2.5 provenance.py becomes a helper/builder module

It now defines:

def build_provenance(
    *,
    fingerprint: Fingerprint,
    provider: str,
    model: str,
    sdk_version: str | None,
    started_at: datetime,
    finished_at: datetime,
    attempt_count: int,
) -> Provenance:
    ...

This is the only approved way to construct a Provenance object.

2.6 Location of responsibilities

Component Responsibility
prompts.py Load/save Prompt objects from disk; provide template application.
prompts_adapter.py Map external Prompt → RenderedPrompt + Fingerprint. No provenance. No provider logic.
domain.py Define all domain models: RenderedPrompt, Fingerprint, Provenance, Message, Role, etc.
provenance.py Builder for Provenance; no external API awareness.
service.py (GenAIService) Orchestrates workflow, chooses model/provider, calls adapter, provider, and constructs final Provenance.

2.7 Hashing implementation details (V1)

The following helper functions exist in infra/tracking/fingerprint.py:

def hash_prompt_bytes(b: bytes) -> str: ...
def hash_vars(vars_dict: dict[str, Any]) -> str: ...
def hash_user_string(s: str) -> str: ...

The adapter must use these functions when building the Fingerprint.


3. Consequences

3.1 Cleaner boundary

The external prompt system is now isolated behind a single mapping layer.
Domain code never touches Prompt objects, disk paths, or parsing.

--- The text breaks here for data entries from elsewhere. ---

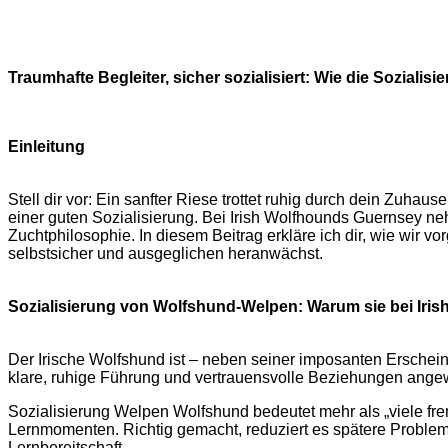
Traumhafte Begleiter, sicher sozialisiert: Wie die Sozial
Einleitung
Stell dir vor: Ein sanfter Riese trottet ruhig durch dein Zuh
einer guten Sozialisierung. Bei Irish Wolfhounds Guernsey ne
Zuchtphilosophie. In diesem Beitrag erkläre ich dir, wie wir
selbstsicher und ausgeglichen heranwächst.
Sozialisierung von Wolfshund-Welpen: Warum sie bei Iris
Der Irische Wolfshund ist – neben seiner imposanten Erschei
klare, ruhige Führung und vertrauensvolle Beziehungen angewi
Sozialisierung Welpen Wolfshund bedeutet mehr als „viele f
Lernmomenten. Richtig gemacht, reduziert es spätere Problem
Lernbereitschaft.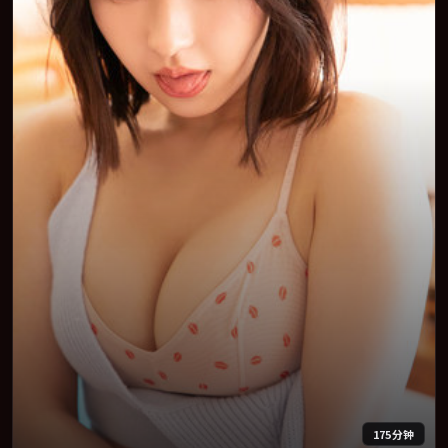
175分钟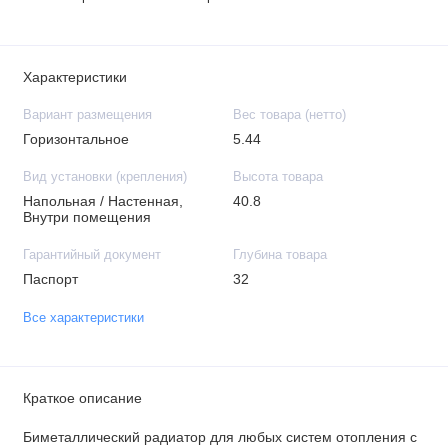
Характеристики
Вариант размещения
Вес товара (нетто)
Горизонтальное
5.44
Вид установки (крепления)
Высота товара
Напольная / Настенная,
40.8
Внутри помещения
Гарантийный документ
Глубина товара
Паспорт
32
Все характеристики
Краткое описание
Биметаллический радиатор для любых систем отопления с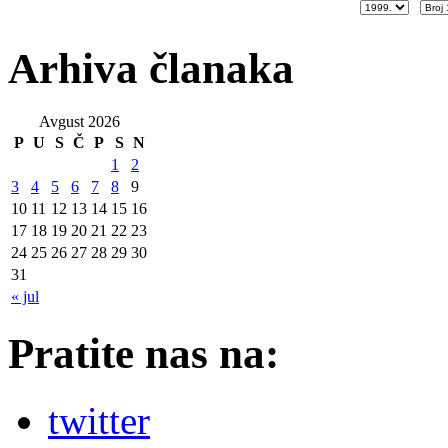
Arhiva članaka
Avgust 2026
P
U
S
Č
P
S
N
1
2
3
4
5
6
7
8
9
10
11
12
13
14
15
16
17
18
19
20
21
22
23
24
25
26
27
28
29
30
31
« jul
Pratite nas na:
twitter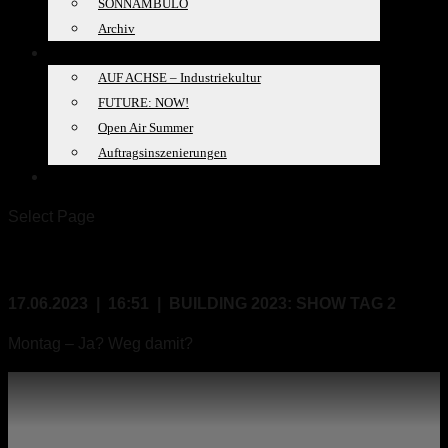
SONNAMBULO
Archiv
PROJEKTE
AUF ACHSE – Industriekultur
FUTURE: NOW!
Open Air Summer
Auftragsinszenierungen
SPACELAB
Select Page
17.06.2023, 16:51
17.06.2023 | 16:51 | BUILDING 2023: SHOW TAG 2
Montag – Ja? Weg damit?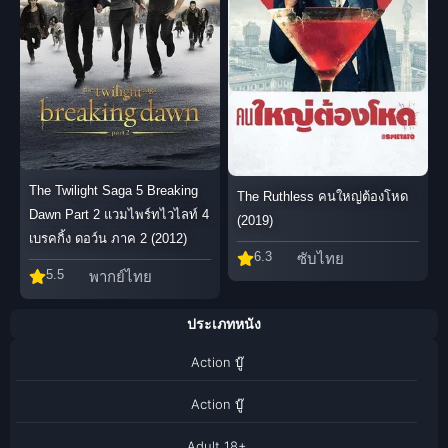
The Twilight Saga 5 Breaking
The Ruthless คนใหญ่ต้องโหด
Dawn Part 2 แวมไพร์ทไวไลท์ 4
(2019)
เบรคกิ้ง ดอว์น ภาค 2 (2012)
6.3
ซับไทย
5.5
พากย์ไทย
ประเภทหนัง
Action บู๊
Action บู๊
Adult 18+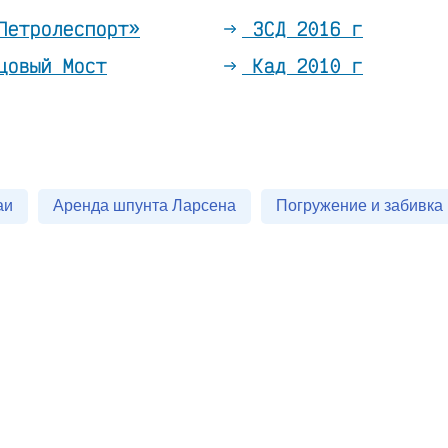
Петролеспорт»
ЗСД 2016 г
цовый Мост
Кад 2010 г
аи
Аренда шпунта Ларсена
Погружение и забивка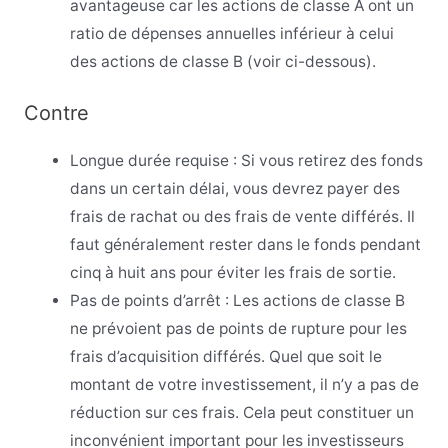
avantageuse car les actions de classe A ont un
ratio de dépenses annuelles inférieur à celui
des actions de classe B (voir ci-dessous).
Contre
Longue durée requise : Si vous retirez des fonds
dans un certain délai, vous devrez payer des
frais de rachat ou des frais de vente différés. Il
faut généralement rester dans le fonds pendant
cinq à huit ans pour éviter les frais de sortie.
Pas de points d’arrêt : Les actions de classe B
ne prévoient pas de points de rupture pour les
frais d’acquisition différés. Quel que soit le
montant de votre investissement, il n’y a pas de
réduction sur ces frais. Cela peut constituer un
inconvénient important pour les investisseurs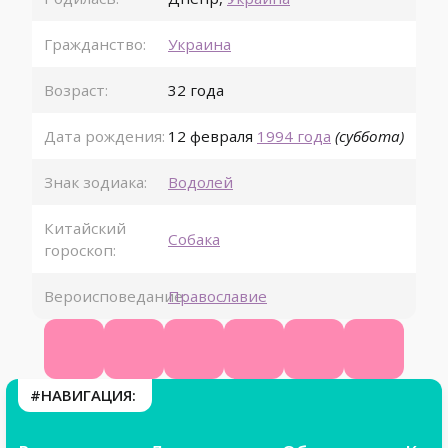
Гражданство:
Украина
Возраст:
32 года
Дата рождения:
12 февраля
1994 года
(суббота)
Знак зодиака:
Водолей
Китайский
Собака
гороскоп:
Вероисповедание:
Православие
Википедия
КиноПоиск
Ютуб
ВК
Фейсбук
Инстагр
#НАВИГАЦИЯ: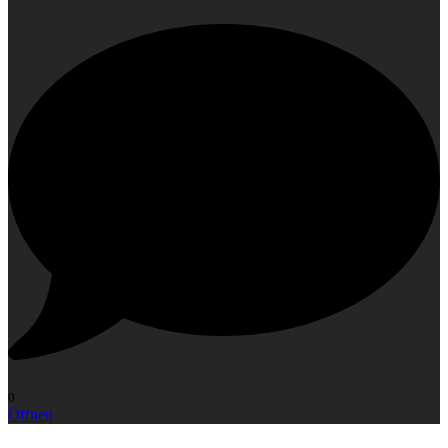
0
Öffnen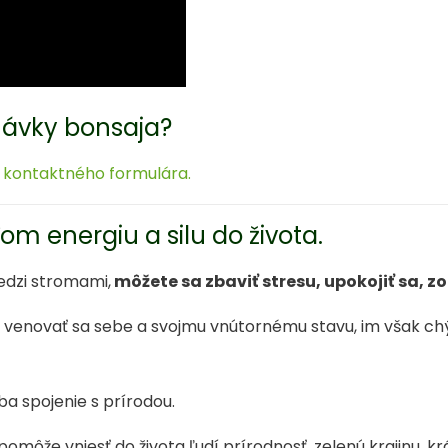
návky bonsaja?
kontaktného formulára.
m energiu a silu do života.
edzi stromami,
môžete sa zbaviť stresu, upokojiť sa, zot
u venovať sa sebe a svojmu vnútornému stavu, im však c
ba spojenie s prírodou.
môže vniesť do života ľudí prírodnosť, zelenú krajinu, kr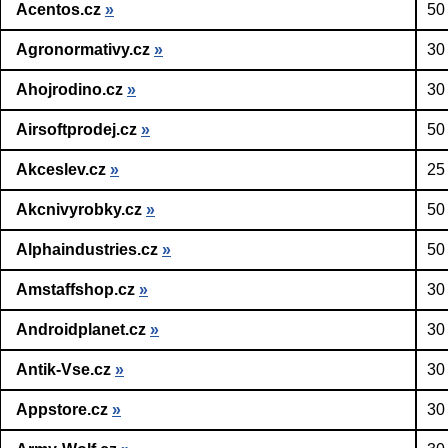
Acentos.cz
»
50
Agronormativy.cz
»
30
Ahojrodino.cz
»
30
Airsoftprodej.cz
»
50
Akceslev.cz
»
25
Akcnivyrobky.cz
»
50
Alphaindustries.cz
»
50
Amstaffshop.cz
»
30
Androidplanet.cz
»
30
Antik-Vse.cz
»
30
Appstore.cz
»
30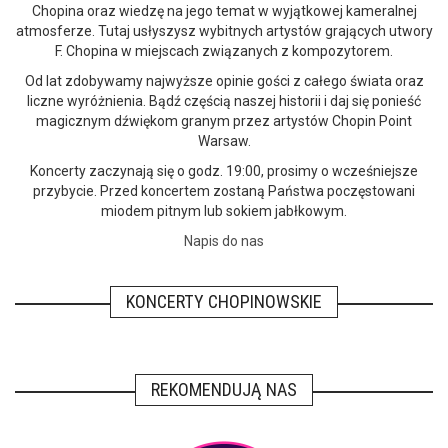
Chopina oraz wiedzę na jego temat w wyjątkowej kameralnej
atmosferze. Tutaj usłyszysz wybitnych artystów grających utwory
F. Chopina w miejscach związanych z kompozytorem.
Od lat zdobywamy najwyższe opinie gości z całego świata oraz
liczne wyróżnienia. Bądź częścią naszej historii i daj się ponieść
magicznym dźwiękom granym przez artystów Chopin Point
Warsaw.
Koncerty zaczynają się o godz. 19:00, prosimy o wcześniejsze
przybycie. Przed koncertem zostaną Państwa poczęstowani
miodem pitnym lub sokiem jabłkowym.
Napis do nas
KONCERTY CHOPINOWSKIE
REKOMENDUJĄ NAS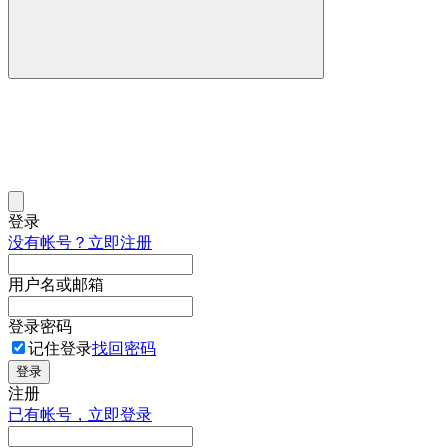
登录
没有帐号？立即注册
用户名或邮箱
登录密码
记住登录
找回密码
登录
注册
已有帐号，立即登录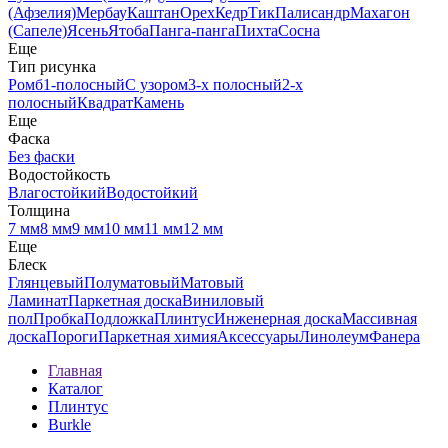
(Афзелия)
Мербау
Каштан
Орех
Кедр
Тик
Палисандр
Махагон
(Сапеле)
Ясень
Ятоба
Панга-панга
Пихта
Сосна
Еще
Тип рисунка
Ромб
1-полосный
С узором
3-х полосный
2-х
полосный
Квадрат
Камень
Еще
Фаска
Без фаски
Водостойкость
Влагостойкий
Водостойкий
Толщина
7 мм
8 мм
9 мм
10 мм
11 мм
12 мм
Еще
Блеск
Глянцевый
Полуматовый
Матовый
Ламинат
Паркетная доска
Виниловый
пол
Пробка
Подложка
Плинтус
Инженерная доска
Массивная
доска
Пороги
Паркетная химия
Аксессуары
Линолеум
Фанера
Главная
Каталог
Плинтус
Burkle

3.2 Provenance is now domain-pure

Provenance now depends only on:

  • domain objects,
  • runtime execution data.

No external API leakage.

3.3 Fingerprinting is fully replaceable

Future fingerprinting strategies (commit hash, dataset ID, model parameters, etc.) can evolve without altering adapter signatures or provenance structures.

3.4 ADR-A02 superseded

The PatternCatalog architecture is no longer used and should not be referenced except for historical context.


4. Status of ADR-A02

ADR-A02 remains in the repository for historical reference but is now marked:

Status: Superseded by ADR-A12

5. Future Work

  • ADR-P03 will document the patterns.py → prompts.py rename in the general codebase.
  • A future ADR may refine Fingerprint schema or introduce reproducible “render bundles.”
  • A later version may define a PromptCatalog indexing format or in-memory caching strategy.

6. Decision Summary (Implementation-Ready)

Implement immediately:

  1. Add Fingerprint and revised Provenance to domain.py.
  2. Update PromptsAdapter.render() to return (RenderedPrompt, Fingerprint).
  3. Move all provenance construction to GenAIService.
  4. Update provenance.py to provide a pure builder.
  5. Use the hashing utilities in infra/tracking/fingerprint.py.
  6. Update all imports and method signatures accordingly.
  7. Mark ADR-A02 as “Superseded.”

This defines the authoritative V1 architecture for Prompt + Fingerprinting inside the Gen AI Service.

7. Addendum: V1 Prompt Policy Scope

For the initial V1 walking skeleton:

  • apply_policy is effectively a pass-through:
  • It uses only the RenderRequest intent and explicit model override, plus global/default settings.
  • It does not use prompt metadata such as model_hint or default_params.
  • The PromptsAdapter returns only (RenderedPrompt, Fingerprint); no additional prompt metadata is surfaced to the policy layer in V1.
  • Prompt-aware policy (e.g., model selection or temperature tuned by prompt metadata) is explicitly deferred to a future ADR.

A later ADR (e.g Prompt Policy V1) will introduce either:

  • a RenderResult/PromptMeta domain object, or
  • a revised domain model, to connect prompt metadata to policy decisions in a principled way.